§ Required action 1:
Repeat word for word the part of the film review of The Collection that opens with the words containing "Film Review –" and closes with "head is prohibited.".
§ Required action 2:
Pick up the review of The Collection where it stops, and write the text that comes next.

Film Review – The Collection

The Collection Movie PosterThe Collection (2012) starts off with a bang. A crowd of scantily clad, sexy people dance together in a hip-looking techno club. All of a sudden, someone trips over a wire, initiating a mechanism made up of steel spikes on a rotator. The spikes twirl viciously and move from the ceiling toward the unsuspecting victims. Nearly all get split into pieces. Did anyone notice this machine was fast approaching them, given that it was propped up less than fifteen feet above their heads? Of course not. The people that inhabit this world must have some condition that doesn’t allow them to tilt their heads upward, because most of the traps they fall for could have easily been discovered if they’d used something called “peripheral vision.” But alas, this is a place where moving your head is prohibited.

Marcus Dunstan and Patrick Melton wrote the film’s screenplay, with Dunstan taking the directorial chair. In case you didn’t know, this is the same team that brought us the last four Saw entries and The Collector (2009), to which this is a sequel. You know what that means: lots of blood, lots of brutality, and plenty of mindless gore and violence. If “torture porn” is your thing, then this is definitely for you. Sadly, it isn’t to my tastes. I found this to be a dull, unoriginal horror movie that relied less on creativity and more on shock. It didn’t know whether to be over the top ridiculous or over the top horrific, and instead sat uncomfortably in the middle.

§ Extracted material:
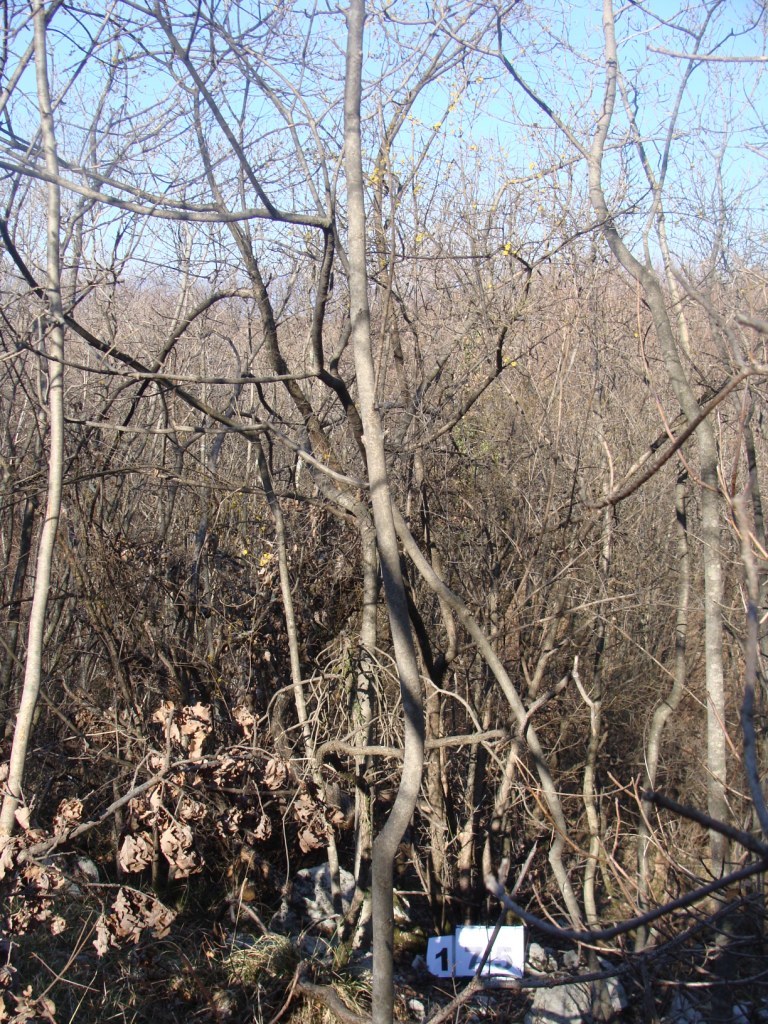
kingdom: Plantae
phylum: Tracheophyta
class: Magnoliopsida
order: Cornales
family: Cornaceae
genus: Cornus
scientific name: Cornus mas
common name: Cornelian-cherry
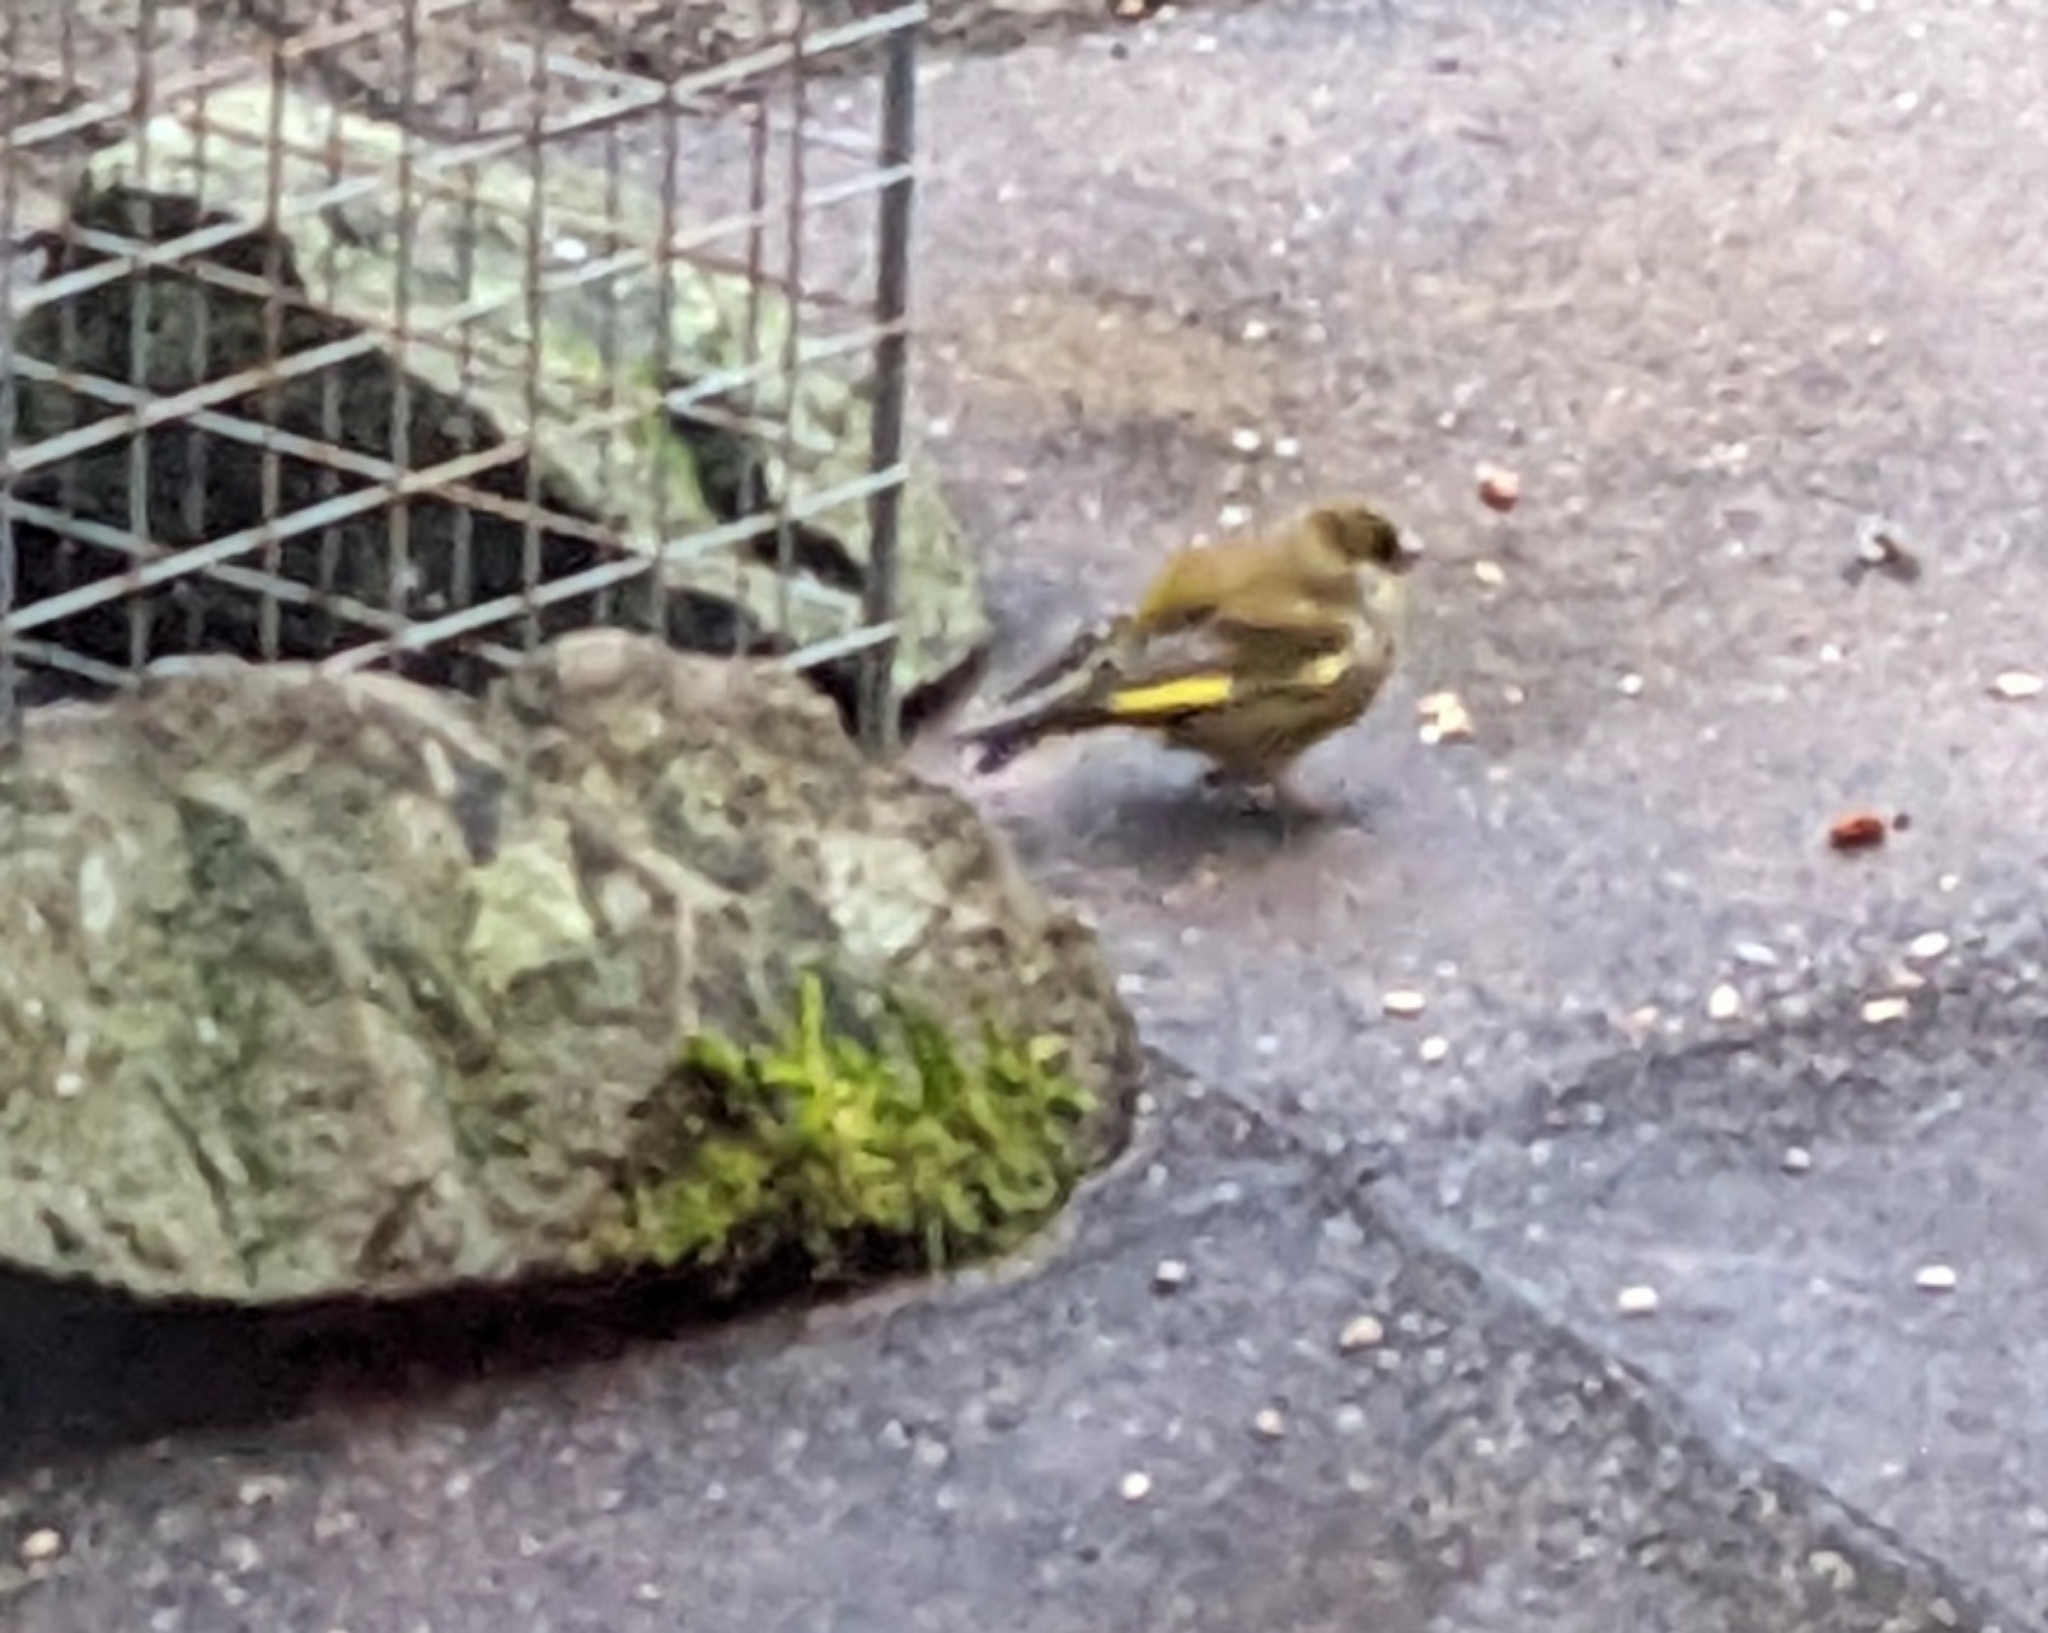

§ Answer 1:
Film Review – The Collection

The Collection Movie PosterThe Collection (2012) starts off with a bang. A crowd of scantily clad, sexy people dance together in a hip-looking techno club. All of a sudden, someone trips over a wire, initiating a mechanism made up of steel spikes on a rotator. The spikes twirl viciously and move from the ceiling toward the unsuspecting victims. Nearly all get split into pieces. Did anyone notice this machine was fast approaching them, given that it was propped up less than fifteen feet above their heads? Of course not. The people that inhabit this world must have some condition that doesn’t allow them to tilt their heads upward, because most of the traps they fall for could have easily been discovered if they’d used something called “peripheral vision.” But alas, this is a place where moving your head is prohibited.

§ Answer 2:
The hook (pardon the pun) involves a psychotic killer (cleverly named “The Collector”) who kidnaps and maims victims, and stores their bodies in the dreadful basement of his secret warehouse. If he doesn’t kill, he’ll perform gruesome experiments that will leave people looking and acting like drugged-out zombies. His warehouse is stocked with medical equipment, cages, odd torture machines, display cases, aquariums—everything you can possibly think of as a horror villain cliché. To go even further, in case anyone were to venture into his dungeon of doom, The Collector has rigged every room and hallway with booby traps just waiting to slice up anyone walking by (and not looking up).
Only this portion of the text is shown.